* EXTRACT *
Eight British soldiers went to court after the Boston Massacre. Only two of them, Hugh Montgomery and Matthew Killroy, were found guilty of manslaughter. Their punishment was to have their thumbs branded (have their thumbs marked with a burn). John Adams was the lawyer who defended the British soldiers. He knew that many people would be upset with him for defending the soldiers, but he believed that everybody deserved a fair trial. (Adams would later become the President of the United States.)

After the Boston Massacre

Paul Revere, a man who worked with metals in Boston, made an engraving of the British soldiers shooting into the crowd. Many people saw the engraving and became angry.

Legacy

Contribution to American Revolution

The Boston Massacre is considered one of the most significant events that turned colonial sentiment against King George III and British Parliamentary authority. John Adams wrote that the "foundation of American independence was laid" on March 5, 1770, and Samuel Adams and other Patriots used annual commemorations (Massacre Day) to encourage public sentiment toward independence. Christopher Monk was the boy who was wounded in the attack and died in 1780, and his memory was honored as a reminder of British hostility.

* TASKS TO PERFORM *
1. Decide whether each statement agrees with the passage on the Boston Massacre: (a) only two of the eight soldiers were found guilty of manslaughter, (b) Paul Revere defended the British soldiers in court, and (c) Christopher Monk died in 1780. Answer yes or no for each and quote the words of the passage that settle it.
2. Print the passage on the Boston Massacre word for word from "The Boston Massacre is" to "of British hostility.".
None of the entries that come next are needed.

(Data taken from a collection)

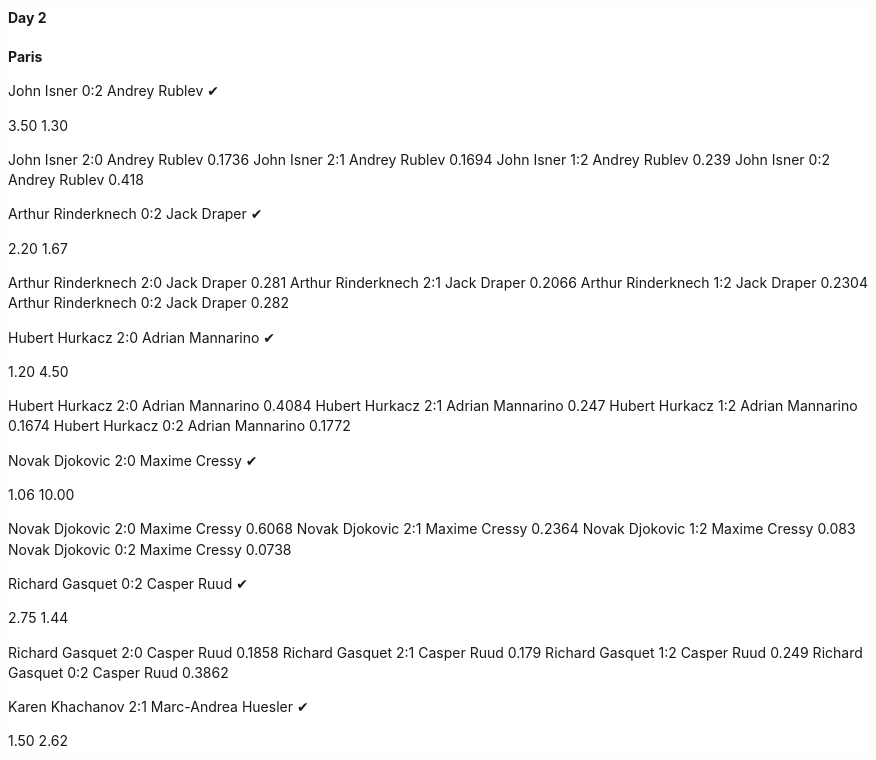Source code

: 
#### Day 2

**Paris**

John Isner  0:2  Andrey Rublev    ✔

3.50    1.30

John Isner 2:0 Andrey Rublev 0.1736
John Isner 2:1 Andrey Rublev 0.1694
John Isner 1:2 Andrey Rublev 0.239
John Isner 0:2 Andrey Rublev 0.418



Arthur Rinderknech  0:2  Jack Draper    ✔

2.20    1.67

Arthur Rinderknech 2:0 Jack Draper 0.281
Arthur Rinderknech 2:1 Jack Draper 0.2066
Arthur Rinderknech 1:2 Jack Draper 0.2304
Arthur Rinderknech 0:2 Jack Draper 0.282



Hubert Hurkacz  2:0  Adrian Mannarino    ✔

1.20    4.50

Hubert Hurkacz 2:0 Adrian Mannarino 0.4084
Hubert Hurkacz 2:1 Adrian Mannarino 0.247
Hubert Hurkacz 1:2 Adrian Mannarino 0.1674
Hubert Hurkacz 0:2 Adrian Mannarino 0.1772



Novak Djokovic  2:0  Maxime Cressy    ✔

1.06    10.00

Novak Djokovic 2:0 Maxime Cressy 0.6068
Novak Djokovic 2:1 Maxime Cressy 0.2364
Novak Djokovic 1:2 Maxime Cressy 0.083
Novak Djokovic 0:2 Maxime Cressy 0.0738



Richard Gasquet  0:2  Casper Ruud    ✔

2.75    1.44

Richard Gasquet 2:0 Casper Ruud 0.1858
Richard Gasquet 2:1 Casper Ruud 0.179
Richard Gasquet 1:2 Casper Ruud 0.249
Richard Gasquet 0:2 Casper Ruud 0.3862



Karen Khachanov  2:1  Marc-Andrea Huesler    ✔

1.50    2.62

* RESPONSES TO THE EXERCISE *
1.
(a) Yes: "Only two of them, Hugh Montgomery and Matthew Killroy, were found guilty of manslaughter."
(b) No: "John Adams was the lawyer who defended the British soldiers."
(c) Yes: "Christopher Monk was the boy who was wounded in the attack and died in 1780"

2.
The Boston Massacre is considered one of the most significant events that turned colonial sentiment against King George III and British Parliamentary authority. John Adams wrote that the "foundation of American independence was laid" on March 5, 1770, and Samuel Adams and other Patriots used annual commemorations (Massacre Day) to encourage public sentiment toward independence. Christopher Monk was the boy who was wounded in the attack and died in 1780, and his memory was honored as a reminder of British hostility.